Modeling touchdown point oscillation and its relationship with fatigue response of steel catenary risers

Abstract

The riser-seabed interaction resulting in a trench formed in the touchdown zone (TDZ) of steel catenary risers (SCR) has a significant influence on accumulated fatigue damage. Several studies have used different trench modeling approaches to investigate the trench effect on fatigue. However, contradictory observations have been reported with no coherent agreement on the beneficial or detrimental effect of the trench on fatigue. In this study, the significance of trench geometry in fatigue damage evaluation was investigated. Using analytical and numerical approaches, a meaningful relationship was observed between the trench slope in different zones and the peak fatigue damage.
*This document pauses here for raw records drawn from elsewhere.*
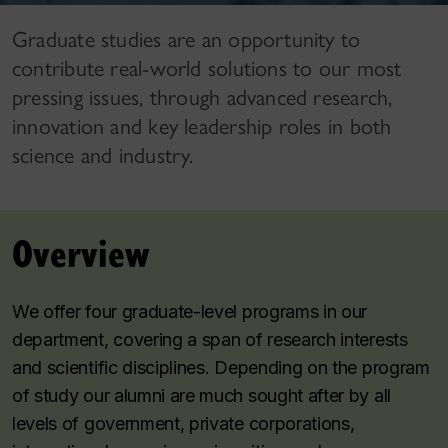
Graduate studies are an opportunity to
contribute real-world solutions to our most
pressing issues, through advanced research,
innovation and key leadership roles in both
science and industry.
Overview
We offer four graduate-level programs in our
department, covering a span of research interests
and scientific disciplines. Depending on the program
of study our alumni are much sought after by all
levels of government, private corporations,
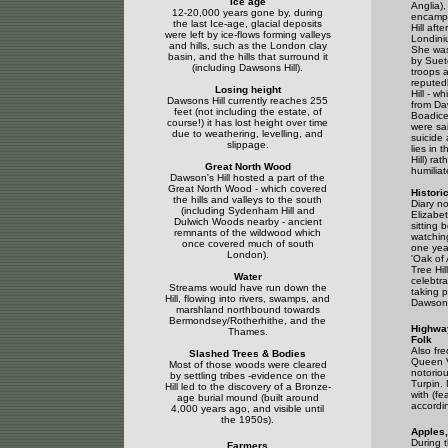
Ice age
Anglia)
12-20,000 years gone by, during
encampe
the last Ice-age, glacial deposits
Hill aft
were left by ice-flows forming valleys
Londini
and hills, such as the London clay
She was
basin, and the hills that surround it
by Suet
(including Dawsons Hill).
troops 
reputed
Losing height
Hill - wh
Dawsons Hill currently reaches 255
from Da
feet (not including the estate, of
Boadice
course!) it has lost height over time
were sa
due to weathering, levelling, and
suicide
slippage.
lies in 
Hill) ra
Great North Wood
humiliat
Dawson's Hill hosted a part of the
Great North Wood - which covered
Histori
the hills and valleys to the south
Diary n
(including Sydenham Hill and
Elizabet
Dulwich Woods nearby - ancient
sitting 
remnants of the wildwood which
watchin
once covered much of south
one year
London).
'Oak of
Tree Hill
Water
celebtr
Streams would have run down the
taking p
Hill, flowing into rivers, swamps, and
Dawsons 
marshland northbound towards
Bermondsey/Rotherhithe, and the
Highwa
Thames.
Folk
Also fre
Slashed Trees & Bodies
Queen V
Most of those woods were cleared
notorio
by settling tribes -evidence on the
Turpin.
Hill led to the discovery of a Bronze-
with (fe
age burial mound (built around
accordin
4,000 years ago, and visible until
the 1950s).
Apples,
During t
Farmers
A new set of rules was proposed for the qualitative assessment of the overall trend of trench effect on the variation of fatigue damage. The proposed assessment rules were validated by performing comprehensive numerical fatigue analysis. A comparison with samples of published experimental and numerical studies was also completed. It was observed that depending on the direction of the low-frequency vessel excursions, the peak fatigue damage may increase towards the near offsets and decrease towards the far vessel offset. This implied that the case dependency of the trench effect on fatigue response in different geographical locations with various environmental loads was a potential source for the contradictory results reported in previously published studies.